Earlier this week we reported that, according to Nomura's calculations, CTAs were about to cover their recent S&P short positions and turn increasingly longer the higher the market rose. And sure enough, the US stock market has only risen higher, with the latest two upside catalysts being the positive WSJ headline related to US-China trade talks on Thursday and today's Bloomberg report that China would seek to reduce its trade surplus with the US.
As a result, Nomura’s Masanari Takada writes, the bank's quant models suggest CTAs continued short-covering on major stock index futures like the S&P500 or Russell 2000 and adds, somewhat redundantly, that "US equity markets seem to have enjoyed such mechanical purchasing pressure by algo investors."
Additionally, there has been some modest improvement in recent economic data (at least that which is released) and the US economic surprise index (which is missing a lot of recent components) which Nomura views as one of the most important indicators in gauging the sustainability of the current market rally, improved to -3 yesterday (although it tipped back down to -6.90 after today's big miss in the UMich Sentiment) which more importantly was followed by a gradual increase in overall exposure to US equity markets by hedge funds.
Indeed, this stacked waterfall effect of investors following other bullish investors into risk assets, which some call simply FOMO, is what Nomura defines as the "histeresis effect" on hedge fund behavior, and is as follows:
- Trend-followers' systemic buying pushes US stocks up
- Other hedge fund start to buy the market, chasing CTAs buying programs
- As buying pressure gets "overheated", upward momentum of the market becomes unstable
- US market sharply drops as such crowded long become rapidly liquidated.
This is shown schematically in the chart below:
And yet with stocks surging to new one-month highs, as the brief Christmas Eve S&P500 bear market has been cut in more than half, what Nomura is carefully monitoring at this moment is whether its gauge of US equity market sentiment is leveling off slightly after having rapidly improved over the past few days.
What is surprising, according to the Japanese bank, is that a recovery in sentiment into positive territory (i.e., risk-seeking phase) "appears so close yet so far away." Specifically, unlike CTAs and other systematic funds, many US equity investors - especially macro hedge funds and risk parity funds - remain hesitant to impatiently begin following an equity market rally that is not sufficiently justified in the context of fundamentals.

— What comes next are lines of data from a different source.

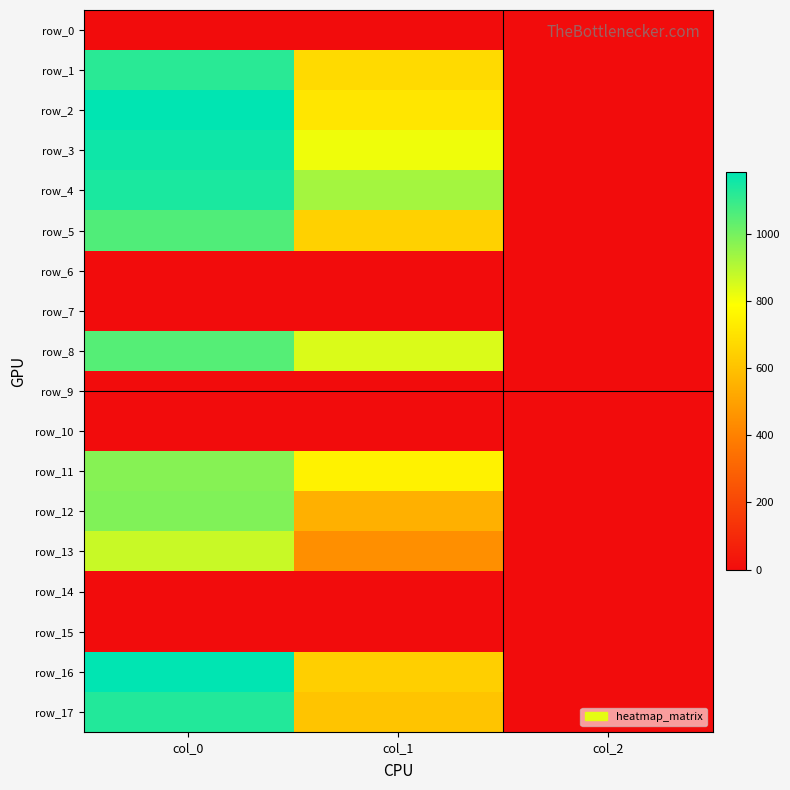

How many data points does each series have?

3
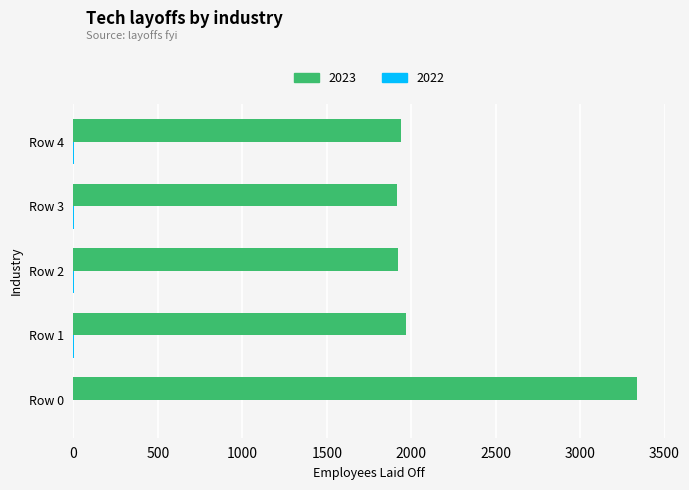

What is the sum of all 2023 values?

11082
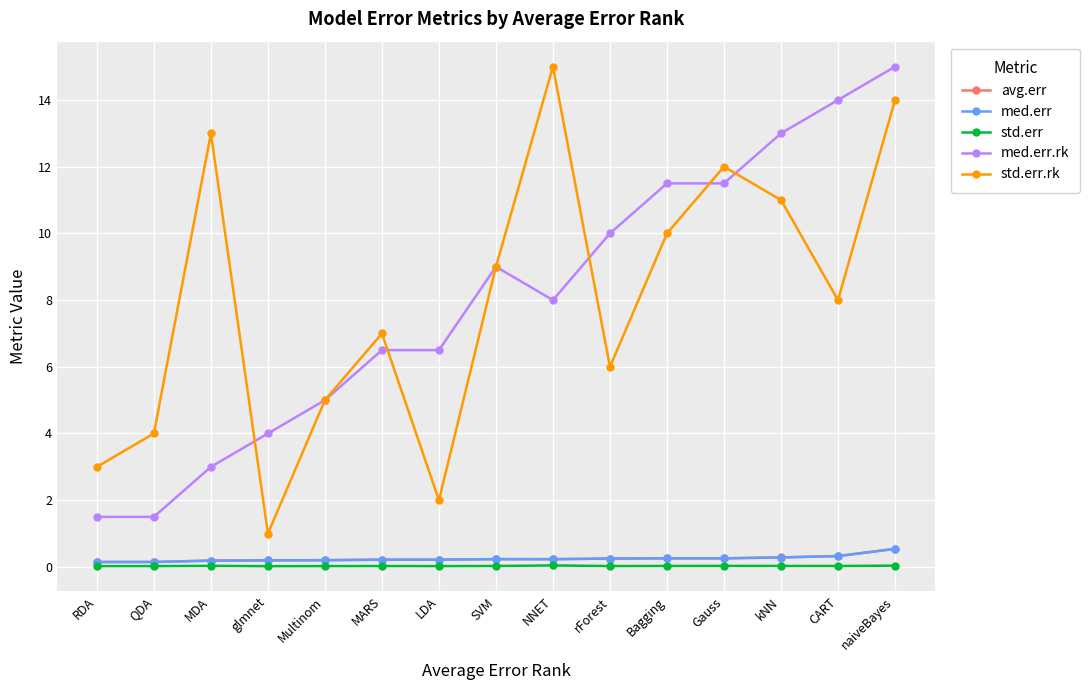

How many interior local valleys does the std.err.rk series have?

4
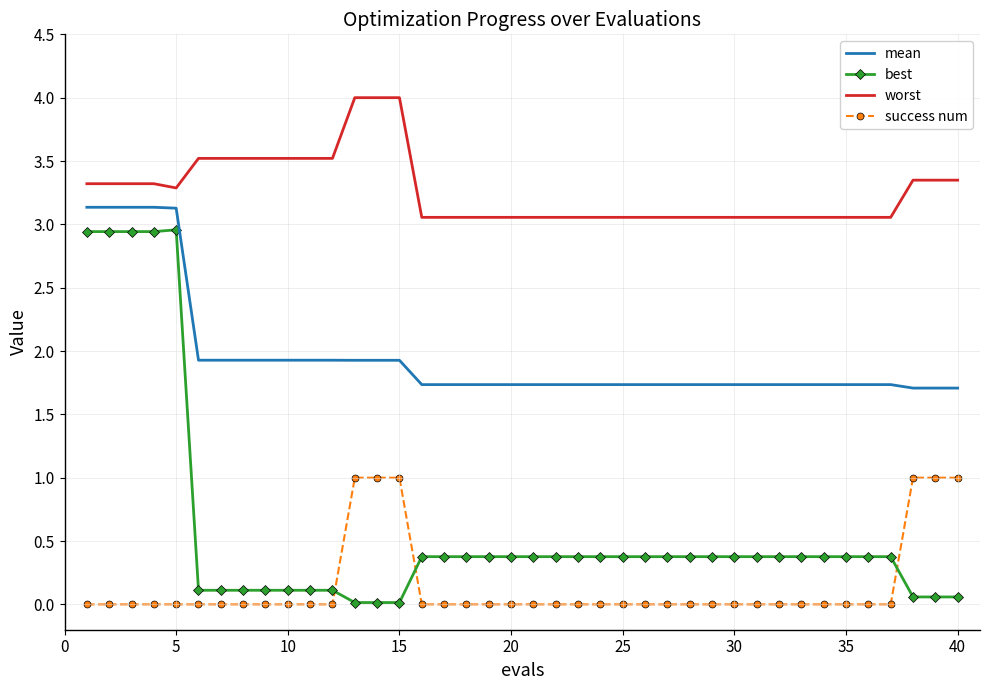

After their last crossing, which series has the higher values: best or success num?

success num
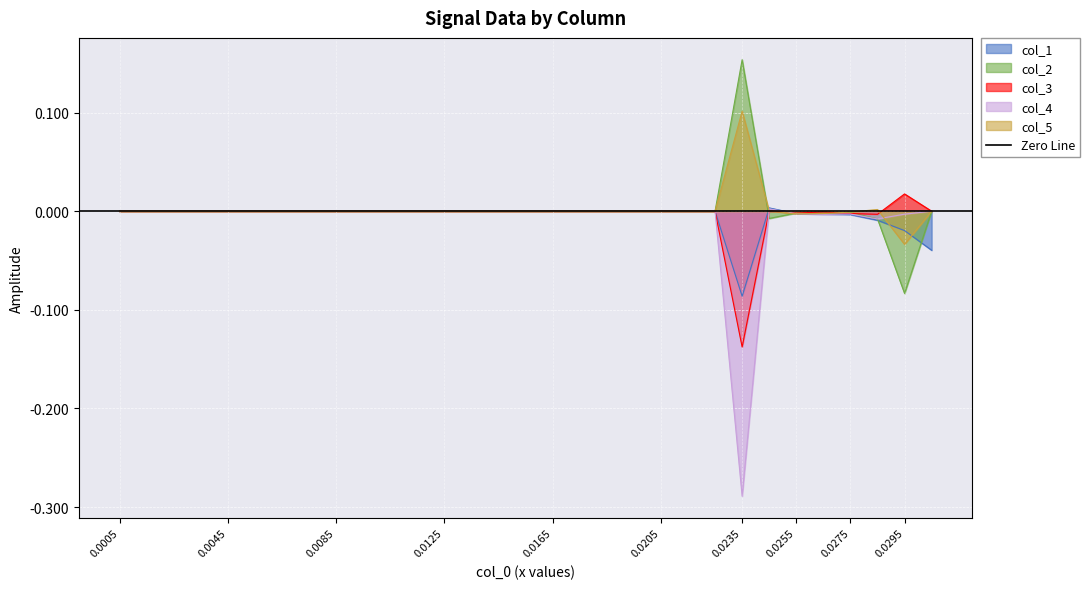

Which series ends up on top after the final intersection of 1 and 2?

2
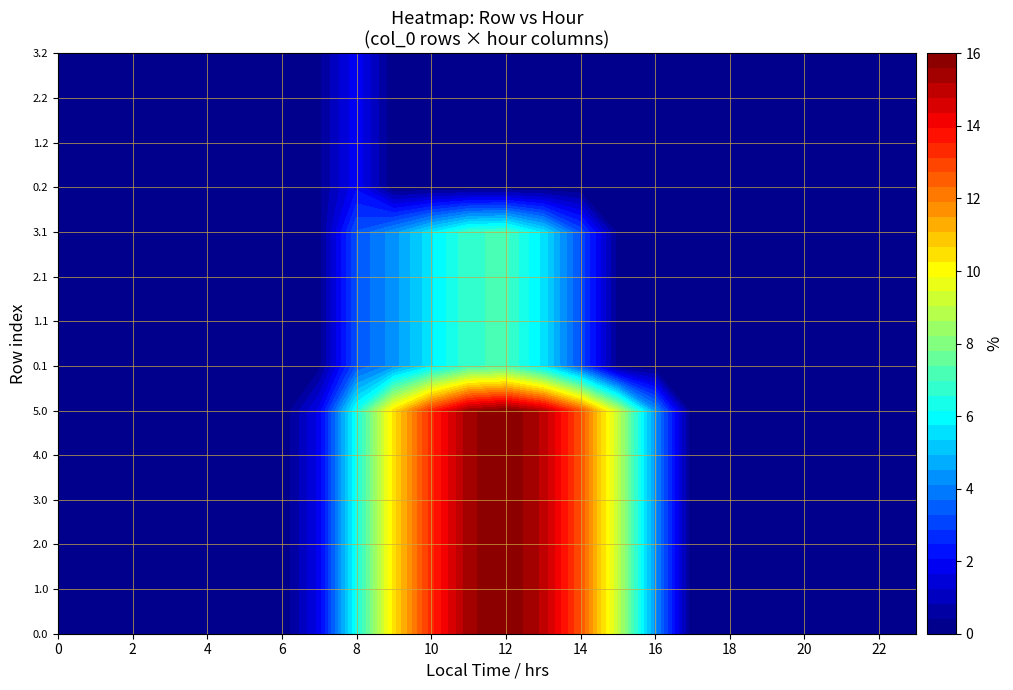

At which category is the sum across all series the highest?

12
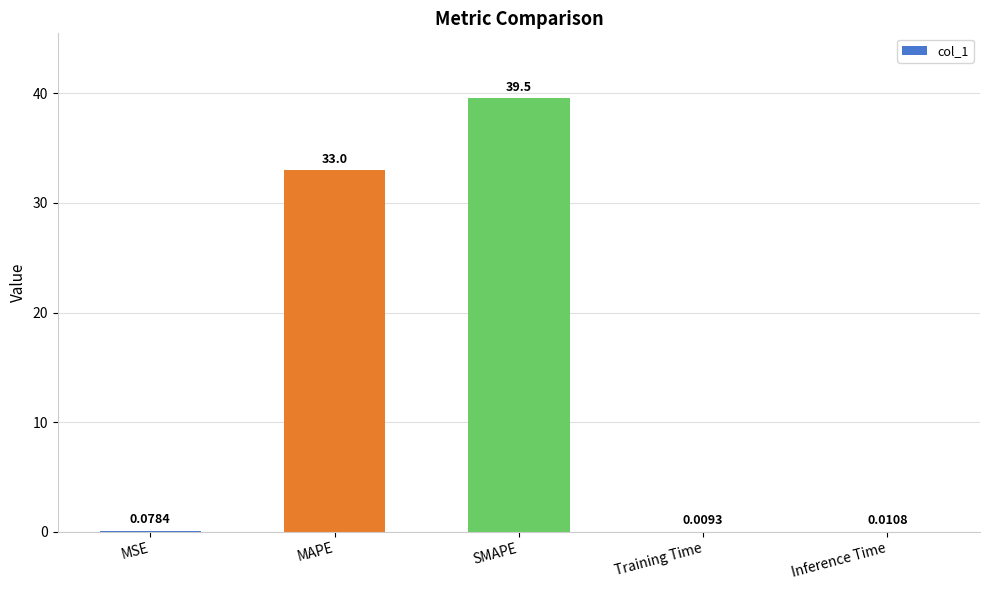

What is the difference between the values at MAPE and Training Time?

33.0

Going back to the "histeresis example", Takada notes that we experienced a similar situation in which algo investors, mainly in trend-following programs, led the significant upturn of the market last January, March and September. What happened next is that other investors – including major hedge funds – rushed to jump in the stock market uptrend, such “crowded” buying pressures caused an over-heating of momentum and overall market positioning became very unstable with outsized reactions to insignificant headlines and small volatility shocks before subsequently experiencing sharp drops.
So going back to the question we asked in the headline, why do investors - or rather human investors - refuse to buy into this rally, the reason according to Nomura is that most investors – except algo players – now seem to be wary of the future “pitfalls” of such a machine-led stock rebound because of past experiences, are maintaining a conservative approach at present.
What this means, somewhat ironically, is that while everyone was blaming the algos for the December meltdown, even though nobody has "accused" the algos of creating the ongoing meltup, investors and traders know very well that the move higher is not organic, but is purely the result of systematic, algo and various other quant traders forcibly buying as a result of key technical market levels being hit. Unfortunately for the few humans left trading stocks, this is not a buying signal, which likely means that just like in January of 2018 when retail investors finally capitulation and rushed into stocks just ahead of the February 2018 correction, so this time too it is likely that the algos will keep buying until everyone else jumps into the pool... at which point the market will once again take the elevator down.